Peter Würtenberger: Die Tatsache, dass Axel Springer bereits im vergangenen Jahr gezeigt hat, dass die digitalen Werbeerlöse bereits größer sind als die deutschen Printwerbeerlöse, ist ein schönes Signal dafür, wie gut wir mit dem Transformationsprozess im Gesamtunternehmen vorankommen. Bei Asmi wachsen wir in der digitalen Display-Vermarktung in Deutschland stärker als der Markt und verzeichnen in der Print-Vermarktung geringere Rückgänge als der Markt. Damit sind wir auf dem richtigen Weg.

Wie liefen nach dem 1. Quartal der April und der Mai - und wie lautet Ihre Prognose fürs Jahr 2012, für das Sie zuvor Abverkaufswerbung als Treiber identifiziert hatten?
Die geschilderte Entwicklung hat sich im zweiten Quartal verstärkt. Wir profitieren von großen Abverkaufsaktivitäten im Automobilmarkt, von Kampagnen im Vorfeld der Fußball-EM und von Jubiläumsaktivitäten rund um 100 Jahre Axel Springer und 60 Jahre „Bild".

Inwieweit spüren Sie die Schlecker-Pleite, Aldis Werbe-Zurückhaltung in Zeitungen und vor allem die von vielen Verlagen beklagte aggressive Rabattpolitik der TV-Sender, die sichtlich gegen Print und damit vor allem gegen den Reichweitenriesen „Bild" gerichtet ist?
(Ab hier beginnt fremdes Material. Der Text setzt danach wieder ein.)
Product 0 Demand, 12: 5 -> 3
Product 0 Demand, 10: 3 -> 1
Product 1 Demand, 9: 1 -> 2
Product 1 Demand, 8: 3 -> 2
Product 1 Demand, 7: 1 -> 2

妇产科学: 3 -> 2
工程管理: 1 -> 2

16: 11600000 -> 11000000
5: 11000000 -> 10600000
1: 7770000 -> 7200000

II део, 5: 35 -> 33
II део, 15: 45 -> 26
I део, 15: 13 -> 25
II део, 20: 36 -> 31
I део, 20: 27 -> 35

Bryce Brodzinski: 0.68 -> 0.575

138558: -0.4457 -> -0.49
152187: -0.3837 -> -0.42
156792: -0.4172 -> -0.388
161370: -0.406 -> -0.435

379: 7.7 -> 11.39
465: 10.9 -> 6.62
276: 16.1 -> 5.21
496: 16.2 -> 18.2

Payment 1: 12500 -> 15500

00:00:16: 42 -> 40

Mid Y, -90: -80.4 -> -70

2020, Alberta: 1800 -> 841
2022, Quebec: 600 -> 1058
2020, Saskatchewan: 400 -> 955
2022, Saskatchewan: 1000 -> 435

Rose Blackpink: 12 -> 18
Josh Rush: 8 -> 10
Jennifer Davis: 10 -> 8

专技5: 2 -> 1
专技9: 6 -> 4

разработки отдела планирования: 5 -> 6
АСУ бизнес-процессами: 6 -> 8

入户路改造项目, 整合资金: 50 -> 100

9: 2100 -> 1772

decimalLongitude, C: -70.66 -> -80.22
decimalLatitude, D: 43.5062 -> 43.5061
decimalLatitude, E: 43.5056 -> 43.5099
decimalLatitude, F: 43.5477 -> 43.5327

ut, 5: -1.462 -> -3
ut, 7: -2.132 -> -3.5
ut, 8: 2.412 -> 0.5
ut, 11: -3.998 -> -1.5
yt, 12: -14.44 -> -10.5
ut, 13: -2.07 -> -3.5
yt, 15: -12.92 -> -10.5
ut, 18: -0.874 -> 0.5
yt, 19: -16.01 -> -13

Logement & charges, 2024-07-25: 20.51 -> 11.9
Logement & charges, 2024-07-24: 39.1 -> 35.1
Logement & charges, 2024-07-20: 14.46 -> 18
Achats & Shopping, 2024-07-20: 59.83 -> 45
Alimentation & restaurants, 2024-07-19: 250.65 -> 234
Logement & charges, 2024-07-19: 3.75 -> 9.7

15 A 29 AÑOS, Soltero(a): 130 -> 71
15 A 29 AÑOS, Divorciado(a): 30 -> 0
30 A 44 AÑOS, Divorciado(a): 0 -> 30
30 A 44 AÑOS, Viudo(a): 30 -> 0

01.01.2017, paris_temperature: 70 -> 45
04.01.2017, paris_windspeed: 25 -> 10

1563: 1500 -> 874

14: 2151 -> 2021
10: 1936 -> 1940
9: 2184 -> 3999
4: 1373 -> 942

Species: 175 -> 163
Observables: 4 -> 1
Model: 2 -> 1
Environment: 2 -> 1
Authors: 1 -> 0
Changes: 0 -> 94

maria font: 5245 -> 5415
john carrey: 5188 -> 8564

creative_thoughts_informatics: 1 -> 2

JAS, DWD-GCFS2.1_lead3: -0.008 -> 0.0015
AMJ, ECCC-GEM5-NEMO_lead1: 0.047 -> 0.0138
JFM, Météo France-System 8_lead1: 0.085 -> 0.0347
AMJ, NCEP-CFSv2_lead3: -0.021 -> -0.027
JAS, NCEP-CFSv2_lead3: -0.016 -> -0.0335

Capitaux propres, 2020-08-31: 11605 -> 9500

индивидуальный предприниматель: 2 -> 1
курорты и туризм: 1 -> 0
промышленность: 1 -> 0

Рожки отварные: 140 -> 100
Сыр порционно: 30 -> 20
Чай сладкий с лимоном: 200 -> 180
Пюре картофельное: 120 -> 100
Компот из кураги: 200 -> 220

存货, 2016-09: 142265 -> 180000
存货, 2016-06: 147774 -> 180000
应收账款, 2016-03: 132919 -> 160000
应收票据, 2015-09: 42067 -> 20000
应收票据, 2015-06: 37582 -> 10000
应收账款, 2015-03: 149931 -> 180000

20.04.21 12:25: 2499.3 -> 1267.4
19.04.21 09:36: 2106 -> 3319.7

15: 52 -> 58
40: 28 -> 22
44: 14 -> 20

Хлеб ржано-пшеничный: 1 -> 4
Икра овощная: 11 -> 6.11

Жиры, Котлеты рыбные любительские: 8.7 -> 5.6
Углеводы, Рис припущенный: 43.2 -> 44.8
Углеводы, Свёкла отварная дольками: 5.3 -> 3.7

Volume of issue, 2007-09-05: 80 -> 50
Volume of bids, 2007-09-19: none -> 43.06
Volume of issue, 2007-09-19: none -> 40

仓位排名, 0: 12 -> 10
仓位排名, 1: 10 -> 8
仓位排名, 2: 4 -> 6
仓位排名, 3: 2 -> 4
Schlecker hätte aus meiner Sicht viel konsequenter auf Abverkaufswerbung setzen sollen, dann wäre die Situation heute vielleicht eine andere. Aldi hält sein Werbebudget bei der „Bild" im Gegensatz zu vielen Regionalzeitungen konstant. Lidl erhöht sogar, wie man bei der aktuellen Kampagne zum „Volks-Bier" sieht. Und zum Thema TV: Bei unseren Zeitungen bemerken wir keine Abwanderung von Budgets ins Fernsehen. Allerdings registrieren wir einen Shift von Publikumszeitschriften in Richtung Digital und TV. Aber wir halten es nicht für sinnvoll, die Schuld für die Verlagerung von Budgets anderen Mediengattungen zuzuschreiben. Wir versuchen vielmehr, die gewachsenen Anforderungen von Kunden und Agenturen zu verstehen, gemeinsam integrierte Marketinglösungen zu entwickeln und unsere Partner von unseren Innovationen zu überzeugen. Das ist der zentrale Bestandteil von „Asmi 3.0".